Imagine Dionysos met Wood Allen one day and granted him the wish of being immortal and indestructible. Would that make Woody Allen less lonely? I doubt that. But a really crazy loneliness would ensue when the Dark Age of the universe arrived.
I’ve always wondered whether God feels lonely but they say it’s not my business to ask questions like that.
On the one hand, I’m in a relationship, and my partner is quite clingy. And we work at the same place. So I spend just too, too much time with my partner, and really value any time I can get to myself.
On the other, I don’t really have any friends right now. And I’m missing that social contact.
I wouldn’t say I’m lonely but I do spend a lot of time alone. I have found that being older and after my divorce that finding a good friend is difficult. I have a lot of acquaintances but no one currently I consider a friend. I do go out and belong to several groups but I find it difficult to move to the next level. I’m not interested in a romantic relationship but would like someone I can just hang out with, talk to, and get together with to see a movie or whatever. Everything else in my life is great, that is the one thing I am currently missing and I haven’t figured out yet how to fix it.
My Daddy belonged to a dining group in his 70s. They would come up with and vote on it and try a new restuarant every month. They often got discounts for reserving for a large group. Things like free appetizers and desserts were a common occurrence. He met a few friends that way. And tried alot of new foods. He had a great time.

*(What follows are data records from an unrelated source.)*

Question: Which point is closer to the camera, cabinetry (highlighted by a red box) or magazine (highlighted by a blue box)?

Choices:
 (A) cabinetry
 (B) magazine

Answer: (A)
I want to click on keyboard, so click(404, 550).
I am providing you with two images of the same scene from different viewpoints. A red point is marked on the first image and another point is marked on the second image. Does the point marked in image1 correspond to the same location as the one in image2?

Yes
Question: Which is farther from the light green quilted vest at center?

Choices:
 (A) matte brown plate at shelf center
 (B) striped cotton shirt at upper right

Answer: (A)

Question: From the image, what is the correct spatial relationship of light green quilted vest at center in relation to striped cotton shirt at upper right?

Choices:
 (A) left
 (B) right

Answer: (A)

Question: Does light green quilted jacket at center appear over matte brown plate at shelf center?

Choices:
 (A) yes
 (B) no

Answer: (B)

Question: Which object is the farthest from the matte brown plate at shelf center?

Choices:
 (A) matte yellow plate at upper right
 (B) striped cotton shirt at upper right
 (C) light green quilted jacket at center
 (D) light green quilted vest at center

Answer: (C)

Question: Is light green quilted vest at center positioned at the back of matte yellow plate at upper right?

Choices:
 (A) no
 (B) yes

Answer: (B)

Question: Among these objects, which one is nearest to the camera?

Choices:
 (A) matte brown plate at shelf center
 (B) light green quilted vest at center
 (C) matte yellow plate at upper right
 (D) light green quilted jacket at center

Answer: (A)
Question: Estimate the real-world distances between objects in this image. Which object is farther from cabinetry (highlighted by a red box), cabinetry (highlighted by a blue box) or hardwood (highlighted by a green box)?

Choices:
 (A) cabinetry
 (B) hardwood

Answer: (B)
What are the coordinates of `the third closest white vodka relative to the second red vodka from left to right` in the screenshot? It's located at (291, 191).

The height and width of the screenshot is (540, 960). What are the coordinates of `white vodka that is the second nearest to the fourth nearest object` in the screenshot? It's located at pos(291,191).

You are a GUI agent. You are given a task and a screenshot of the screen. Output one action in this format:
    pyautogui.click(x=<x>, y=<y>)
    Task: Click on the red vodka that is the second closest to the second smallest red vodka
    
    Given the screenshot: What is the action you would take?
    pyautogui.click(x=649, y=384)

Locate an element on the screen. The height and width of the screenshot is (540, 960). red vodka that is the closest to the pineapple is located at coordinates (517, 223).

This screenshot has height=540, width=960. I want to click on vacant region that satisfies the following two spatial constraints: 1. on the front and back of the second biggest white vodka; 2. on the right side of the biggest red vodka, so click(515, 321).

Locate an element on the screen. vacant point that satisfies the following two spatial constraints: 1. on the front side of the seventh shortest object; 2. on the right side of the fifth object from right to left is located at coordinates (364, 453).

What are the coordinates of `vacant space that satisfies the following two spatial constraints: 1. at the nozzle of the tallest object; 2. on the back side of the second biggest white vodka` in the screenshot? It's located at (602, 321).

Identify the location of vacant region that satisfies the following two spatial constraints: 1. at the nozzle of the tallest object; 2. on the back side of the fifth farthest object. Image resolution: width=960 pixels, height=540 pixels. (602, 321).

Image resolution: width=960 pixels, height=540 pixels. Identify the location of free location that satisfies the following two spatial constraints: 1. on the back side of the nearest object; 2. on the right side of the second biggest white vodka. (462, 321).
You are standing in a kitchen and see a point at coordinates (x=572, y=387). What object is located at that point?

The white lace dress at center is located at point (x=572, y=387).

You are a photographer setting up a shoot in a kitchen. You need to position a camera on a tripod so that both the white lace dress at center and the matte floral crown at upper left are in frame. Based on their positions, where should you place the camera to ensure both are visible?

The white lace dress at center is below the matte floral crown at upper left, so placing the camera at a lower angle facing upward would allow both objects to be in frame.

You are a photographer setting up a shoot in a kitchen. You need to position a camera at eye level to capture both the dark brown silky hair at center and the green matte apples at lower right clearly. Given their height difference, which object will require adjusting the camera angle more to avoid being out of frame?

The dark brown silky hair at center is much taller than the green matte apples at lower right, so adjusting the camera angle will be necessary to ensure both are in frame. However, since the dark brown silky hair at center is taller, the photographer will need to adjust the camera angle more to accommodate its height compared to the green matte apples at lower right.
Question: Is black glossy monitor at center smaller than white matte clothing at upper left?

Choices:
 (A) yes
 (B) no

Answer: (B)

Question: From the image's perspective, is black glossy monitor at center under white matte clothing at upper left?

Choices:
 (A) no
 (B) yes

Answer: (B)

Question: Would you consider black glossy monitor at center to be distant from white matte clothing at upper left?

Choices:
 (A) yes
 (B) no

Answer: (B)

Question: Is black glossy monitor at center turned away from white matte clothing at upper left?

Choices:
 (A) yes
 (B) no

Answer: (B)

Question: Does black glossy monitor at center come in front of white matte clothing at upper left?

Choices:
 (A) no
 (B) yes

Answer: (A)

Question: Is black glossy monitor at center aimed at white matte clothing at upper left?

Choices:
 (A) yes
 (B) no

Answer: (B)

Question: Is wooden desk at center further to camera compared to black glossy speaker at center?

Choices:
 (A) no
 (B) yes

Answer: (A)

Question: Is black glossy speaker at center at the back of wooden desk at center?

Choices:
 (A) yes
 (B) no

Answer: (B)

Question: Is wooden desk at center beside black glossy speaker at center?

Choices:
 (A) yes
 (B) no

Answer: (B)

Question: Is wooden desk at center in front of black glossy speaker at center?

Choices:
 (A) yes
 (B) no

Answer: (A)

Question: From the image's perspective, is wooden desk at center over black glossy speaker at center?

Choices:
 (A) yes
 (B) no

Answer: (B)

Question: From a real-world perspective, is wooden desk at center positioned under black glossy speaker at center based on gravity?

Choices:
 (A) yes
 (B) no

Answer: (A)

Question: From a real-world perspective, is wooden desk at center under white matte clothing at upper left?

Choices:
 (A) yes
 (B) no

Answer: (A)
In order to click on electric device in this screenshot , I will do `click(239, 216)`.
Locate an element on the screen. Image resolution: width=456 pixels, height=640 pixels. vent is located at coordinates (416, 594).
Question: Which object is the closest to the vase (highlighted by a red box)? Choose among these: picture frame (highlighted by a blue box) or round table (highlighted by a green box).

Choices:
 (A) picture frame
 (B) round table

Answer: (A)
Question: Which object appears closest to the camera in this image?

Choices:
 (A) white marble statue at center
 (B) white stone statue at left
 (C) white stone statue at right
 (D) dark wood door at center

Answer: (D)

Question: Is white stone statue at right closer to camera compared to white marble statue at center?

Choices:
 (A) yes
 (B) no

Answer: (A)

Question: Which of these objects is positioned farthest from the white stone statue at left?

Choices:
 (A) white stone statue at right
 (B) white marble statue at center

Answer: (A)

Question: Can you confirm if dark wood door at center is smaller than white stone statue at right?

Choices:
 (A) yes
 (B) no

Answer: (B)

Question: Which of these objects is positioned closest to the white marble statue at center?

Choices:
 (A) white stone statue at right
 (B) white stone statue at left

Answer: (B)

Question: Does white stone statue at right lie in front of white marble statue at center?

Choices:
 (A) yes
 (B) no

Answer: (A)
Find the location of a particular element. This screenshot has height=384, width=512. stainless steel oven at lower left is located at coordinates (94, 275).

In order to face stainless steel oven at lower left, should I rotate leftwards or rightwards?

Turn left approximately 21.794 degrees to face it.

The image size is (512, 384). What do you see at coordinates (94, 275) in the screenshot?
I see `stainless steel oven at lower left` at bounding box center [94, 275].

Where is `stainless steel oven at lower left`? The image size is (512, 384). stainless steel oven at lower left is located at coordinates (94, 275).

I voted Yes. I am married and we enjoy each other a lot, but neither of us is social. I have a very few social outlets derived from volunteer work, and although I am uncomfortable in them I go (by myself) because I feel like I should. My husband is Japanese and is uncomfortable meeting new non-Japanese people; he socializes with a very few Japanese friends (fewer all the time). We spend a lot of time at home.
I’m not good at meeting new people or making new friends. It takes me a long time to warm up to people, and it usually takes them a long time to “get” me. So if something were to happen to my husband, I am afraid of what my life would be like after that. So yes, potentially I could end up very lonely, and for now, just plain lonely covers it.